All of the entries should be restated word for word, but without their pictures.

———

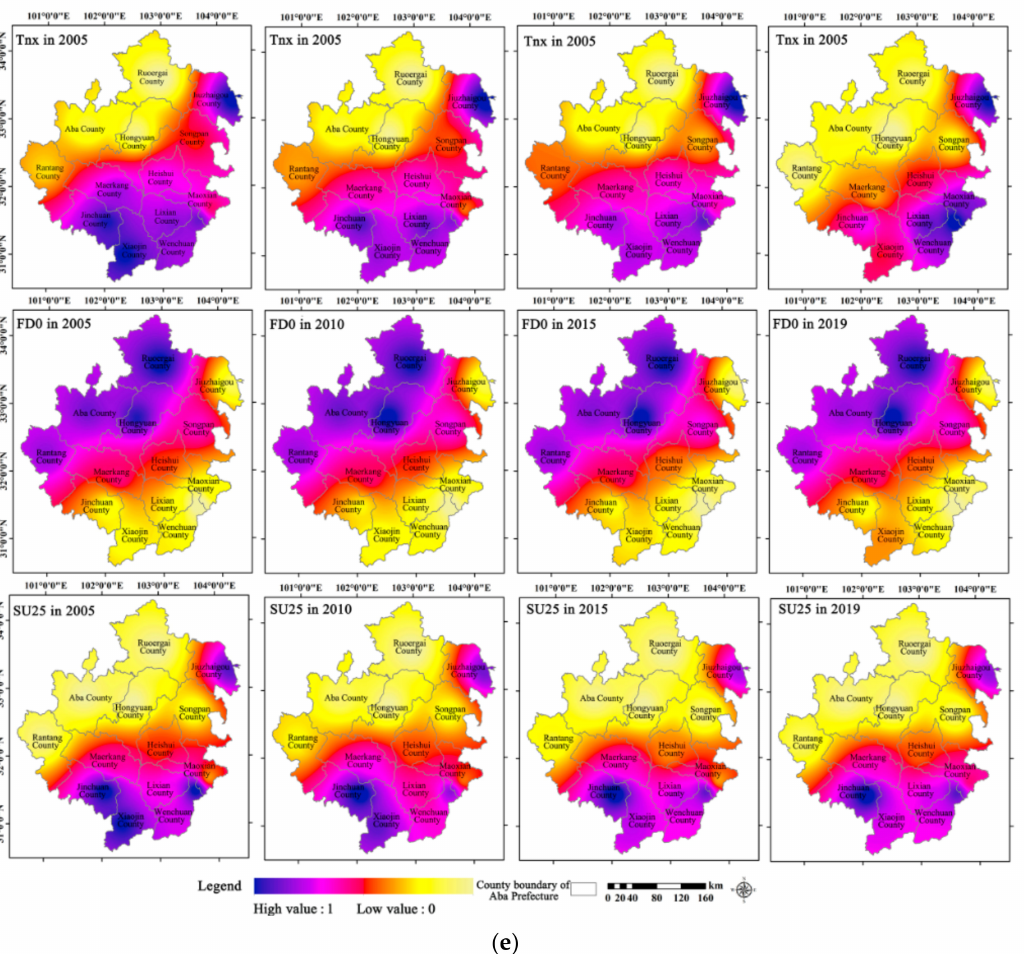
Figure 4. Spatial distribution map of exposure indexes. ( a ) density of geological hazards, ( b ) density of population, ( c ) fertilizer application amount, ( d ) per capita gross domestic product, and ( e ) extreme climate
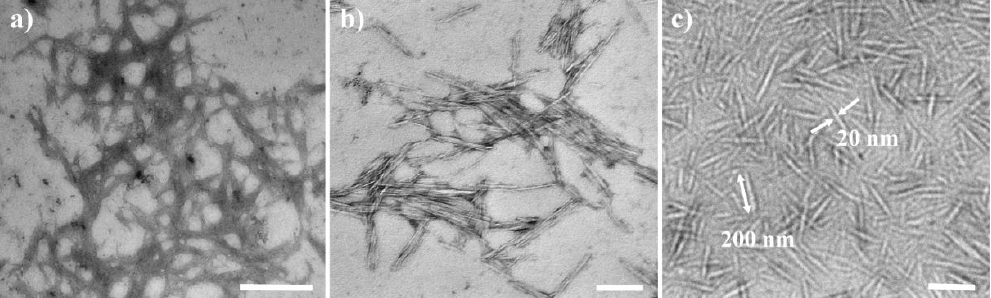
Figure 2. Transmission electron microscope (TEM) of ( a ) MCC, ( b ) NCC and ( c ) DANC; scales of ( a ) is 1 μm, ( b , c ) are 200 nm.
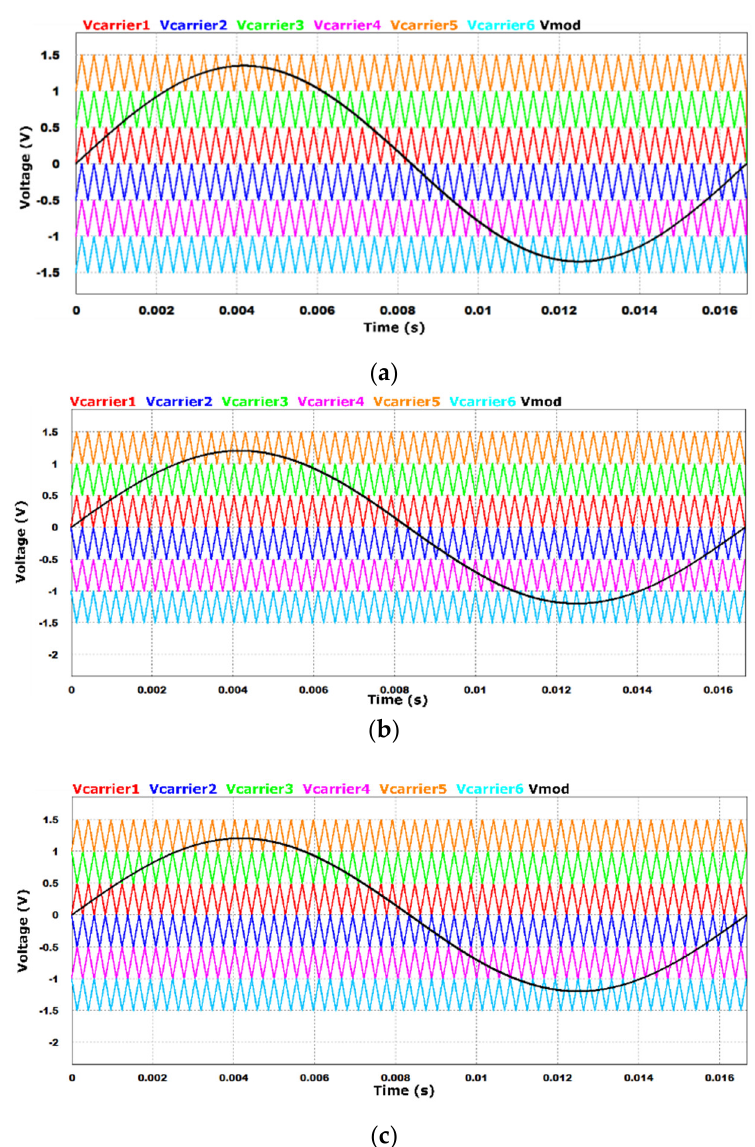
Figure 4. Variants of the PWM modulation strategy of carrier disposition: ( a ) PD, ( b ) POD, and ( c ) APOD.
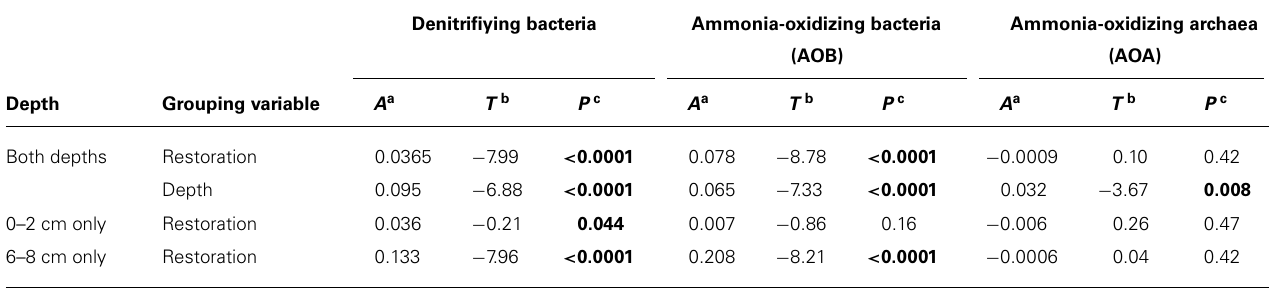
Table 2 | Results from multiresponse permutation procedure (MRPP) based onTRFLP fingerprints of nir S, betaproteobacterial amo A, and archaeal amo A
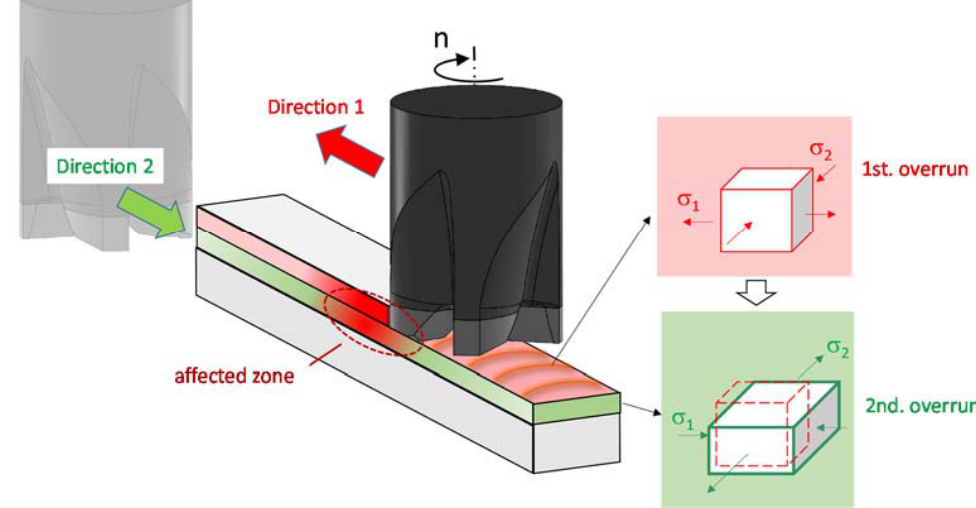
Figure 1. Schematic representation of the milling with two overruns with the changeable directions.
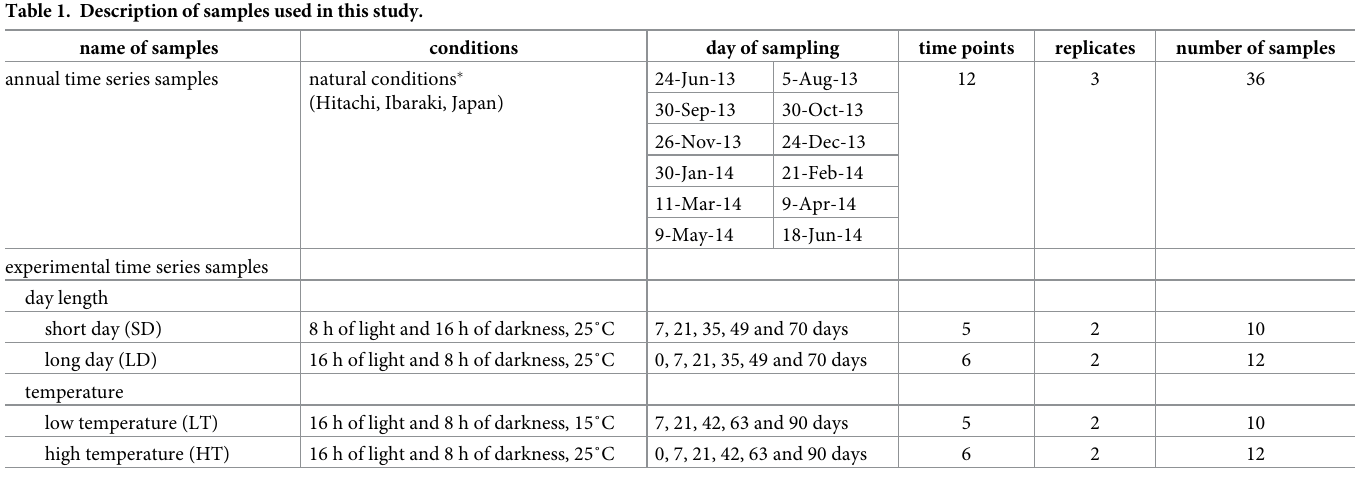
Table 1. Description of samples used in this study. name of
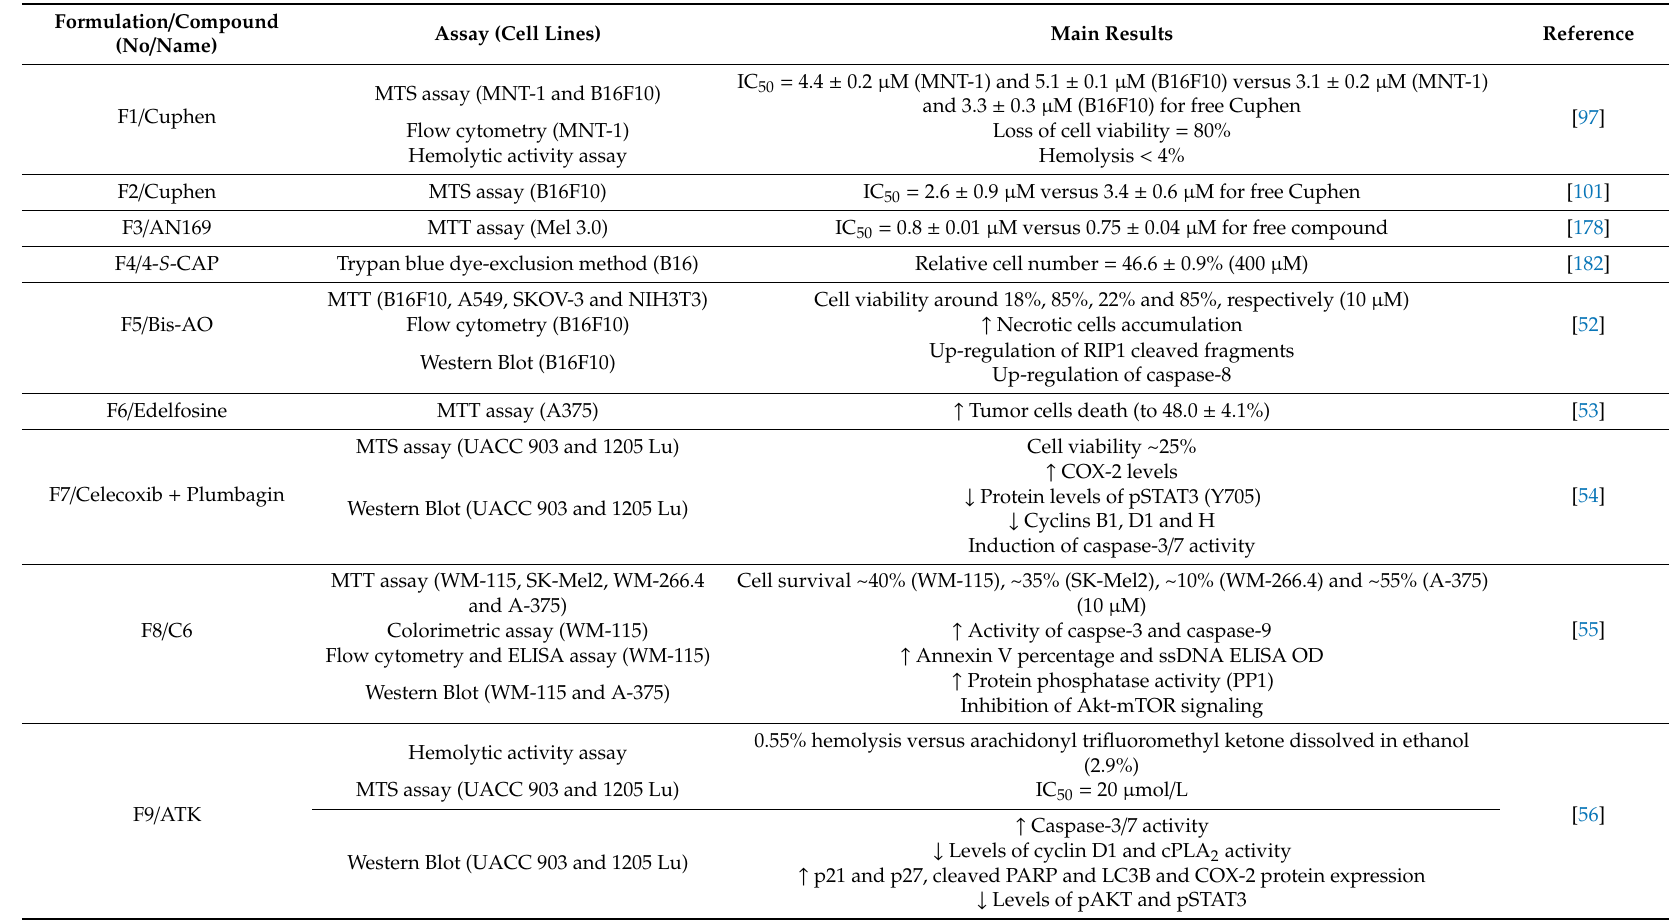
Table 4. In vitro evaluation studies of the di ff erent compound-loaded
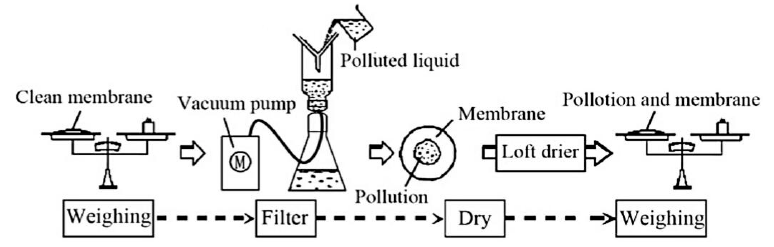
Figure 3. The measuring method of contamination.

———

Exercise response
Figure 4. Spatial distribution map of exposure indexes. ( a ) density of geological hazards, ( b ) density of population, ( c ) fertilizer application amount, ( d ) per capita gross domestic product, and ( e ) extreme climate
Figure 2. Transmission electron microscope (TEM) of ( a ) MCC, ( b ) NCC and ( c ) DANC; scales of ( a ) is 1 μm, ( b , c ) are 200 nm.
Figure 4. Variants of the PWM modulation strategy of carrier disposition: ( a ) PD, ( b ) POD, and ( c ) APOD.
Table 2 | Results from multiresponse permutation procedure (MRPP) based onTRFLP fingerprints of nir S, betaproteobacterial amo A, and archaeal amo A
Figure 1. Schematic representation of the milling with two overruns with the changeable directions.
Table 1. Description of samples used in this study. name of
Table 4. In vitro evaluation studies of the di ff erent compound-loaded
Figure 3. The measuring method of contamination.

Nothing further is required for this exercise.